The stock market is no longer a stock picker's market and the winning strategy is to build positions in the right sectors, says a latest report by investment bank Morgan Stanley.
The inference is based on an analysis of correlation between broader market returns versus Sensex returns, which helps take a call between macro (sector positions) and micro (stock specific).
Morgan Stanley believes whenever the correlation between the broader market and Sensex is high, the market is being influenced by macro and it is time to go stock specific. Similarly, when it is low, the macro influence is absent and overly focused on stock-specific factors and thus it is time to widen sector positions.
“When the correlations are high and rising, it means the macro has wielded undue influence on stocks. Our strategy is to do the opposite, because we argue that at any point in time there are always individual factors driving stock returns,” Morgan Stanley explains the logic behind this contrarian approach.

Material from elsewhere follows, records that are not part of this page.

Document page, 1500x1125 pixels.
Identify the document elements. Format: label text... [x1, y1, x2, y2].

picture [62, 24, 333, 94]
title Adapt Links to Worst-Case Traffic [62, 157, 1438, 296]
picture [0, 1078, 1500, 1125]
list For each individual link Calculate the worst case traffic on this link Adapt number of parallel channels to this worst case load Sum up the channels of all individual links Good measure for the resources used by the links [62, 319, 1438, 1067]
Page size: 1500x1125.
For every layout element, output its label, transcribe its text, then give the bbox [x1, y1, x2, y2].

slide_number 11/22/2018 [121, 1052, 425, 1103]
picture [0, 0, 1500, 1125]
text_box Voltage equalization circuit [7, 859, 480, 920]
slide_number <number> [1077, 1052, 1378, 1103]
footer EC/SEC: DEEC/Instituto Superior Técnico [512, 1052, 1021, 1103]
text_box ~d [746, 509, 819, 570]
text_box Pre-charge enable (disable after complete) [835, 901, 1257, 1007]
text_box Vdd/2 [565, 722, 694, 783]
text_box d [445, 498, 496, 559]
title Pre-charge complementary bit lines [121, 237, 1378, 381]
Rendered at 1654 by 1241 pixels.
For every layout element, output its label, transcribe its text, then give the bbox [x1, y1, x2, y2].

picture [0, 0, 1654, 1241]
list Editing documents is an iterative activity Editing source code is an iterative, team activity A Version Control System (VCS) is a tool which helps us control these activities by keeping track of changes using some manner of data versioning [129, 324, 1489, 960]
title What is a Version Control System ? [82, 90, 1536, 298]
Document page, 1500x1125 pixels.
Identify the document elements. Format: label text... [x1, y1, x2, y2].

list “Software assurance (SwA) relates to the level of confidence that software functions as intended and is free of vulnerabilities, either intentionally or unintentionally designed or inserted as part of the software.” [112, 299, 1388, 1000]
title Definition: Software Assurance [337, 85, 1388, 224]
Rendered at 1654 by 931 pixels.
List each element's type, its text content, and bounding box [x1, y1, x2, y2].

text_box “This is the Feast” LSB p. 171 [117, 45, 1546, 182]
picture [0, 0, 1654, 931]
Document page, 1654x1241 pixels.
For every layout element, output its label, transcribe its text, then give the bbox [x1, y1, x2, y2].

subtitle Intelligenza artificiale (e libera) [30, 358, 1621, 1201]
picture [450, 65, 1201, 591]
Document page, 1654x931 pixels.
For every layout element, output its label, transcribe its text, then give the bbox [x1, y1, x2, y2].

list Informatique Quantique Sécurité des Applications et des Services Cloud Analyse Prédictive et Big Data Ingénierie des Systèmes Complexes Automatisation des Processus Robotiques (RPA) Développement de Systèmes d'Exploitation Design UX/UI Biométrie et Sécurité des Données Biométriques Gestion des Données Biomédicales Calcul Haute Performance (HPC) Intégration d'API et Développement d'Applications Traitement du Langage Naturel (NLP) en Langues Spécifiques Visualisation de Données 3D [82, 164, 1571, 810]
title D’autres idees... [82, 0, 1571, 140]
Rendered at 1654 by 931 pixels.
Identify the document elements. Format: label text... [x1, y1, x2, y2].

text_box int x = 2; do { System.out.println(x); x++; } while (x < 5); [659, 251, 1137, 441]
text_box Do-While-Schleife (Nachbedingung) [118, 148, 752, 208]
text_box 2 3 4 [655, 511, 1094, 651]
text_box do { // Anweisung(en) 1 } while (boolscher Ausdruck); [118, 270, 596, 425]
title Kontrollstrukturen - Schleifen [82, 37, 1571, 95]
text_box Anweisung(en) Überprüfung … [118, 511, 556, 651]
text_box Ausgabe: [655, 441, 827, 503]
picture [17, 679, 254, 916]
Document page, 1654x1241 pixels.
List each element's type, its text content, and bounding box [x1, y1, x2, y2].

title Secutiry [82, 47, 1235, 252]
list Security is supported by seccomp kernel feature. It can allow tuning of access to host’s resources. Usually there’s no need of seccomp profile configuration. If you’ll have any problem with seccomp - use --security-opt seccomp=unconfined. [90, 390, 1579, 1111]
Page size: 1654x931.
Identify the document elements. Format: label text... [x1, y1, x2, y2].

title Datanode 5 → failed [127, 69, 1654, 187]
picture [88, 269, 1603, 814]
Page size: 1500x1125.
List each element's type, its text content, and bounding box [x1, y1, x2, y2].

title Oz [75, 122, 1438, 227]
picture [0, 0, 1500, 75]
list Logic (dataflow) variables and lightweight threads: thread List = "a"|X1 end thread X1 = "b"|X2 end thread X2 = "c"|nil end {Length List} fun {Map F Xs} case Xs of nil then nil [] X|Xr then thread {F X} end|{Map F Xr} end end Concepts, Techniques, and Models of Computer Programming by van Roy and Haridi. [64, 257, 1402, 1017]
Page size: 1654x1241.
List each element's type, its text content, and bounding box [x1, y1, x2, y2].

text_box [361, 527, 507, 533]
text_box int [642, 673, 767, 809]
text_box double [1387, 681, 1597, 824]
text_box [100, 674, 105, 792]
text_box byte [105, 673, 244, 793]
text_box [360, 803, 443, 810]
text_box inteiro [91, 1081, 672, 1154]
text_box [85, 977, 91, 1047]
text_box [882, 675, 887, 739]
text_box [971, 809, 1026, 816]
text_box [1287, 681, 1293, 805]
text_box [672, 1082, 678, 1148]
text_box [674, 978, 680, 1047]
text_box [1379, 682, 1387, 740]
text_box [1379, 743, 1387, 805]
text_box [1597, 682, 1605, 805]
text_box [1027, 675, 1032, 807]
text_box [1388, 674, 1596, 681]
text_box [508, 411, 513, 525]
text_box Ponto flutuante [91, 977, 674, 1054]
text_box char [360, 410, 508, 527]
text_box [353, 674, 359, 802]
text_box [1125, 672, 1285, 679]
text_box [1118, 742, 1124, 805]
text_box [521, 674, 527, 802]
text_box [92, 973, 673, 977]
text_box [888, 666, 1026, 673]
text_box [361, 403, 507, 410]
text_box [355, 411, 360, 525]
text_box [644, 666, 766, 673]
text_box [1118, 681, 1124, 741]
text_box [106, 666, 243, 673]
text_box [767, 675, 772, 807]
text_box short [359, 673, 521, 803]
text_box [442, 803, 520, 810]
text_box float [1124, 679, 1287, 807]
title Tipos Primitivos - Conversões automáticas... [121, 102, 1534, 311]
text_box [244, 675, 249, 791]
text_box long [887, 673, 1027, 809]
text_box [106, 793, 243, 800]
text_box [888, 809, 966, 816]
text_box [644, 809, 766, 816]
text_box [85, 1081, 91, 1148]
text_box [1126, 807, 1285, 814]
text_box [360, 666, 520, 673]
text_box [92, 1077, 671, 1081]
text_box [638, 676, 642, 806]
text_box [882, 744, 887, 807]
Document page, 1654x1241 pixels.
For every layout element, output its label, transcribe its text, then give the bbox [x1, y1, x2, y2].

The investment bank had been advocating a stock-specific approach since February 2012, when this correlation was high and rising.
“This is changing,” says Morgan Stanley as this correlation has been declining since the start of this year.
However, the correlation has not yet reached levels that historically have signified an opportunity to open up sector positions, it adds.
The investment bank, therefore, has just started to ask its clients to widen sector positions.
“At the sector level, stock-picking opportunities persist in utilities, financial, industrials and materials, whereas other sectors are demanding a macro approach,” it says in a report.
Morgan Stanley is overweight consumer discretionary, energy and technology, and underweight staples, healthcare and telecoms.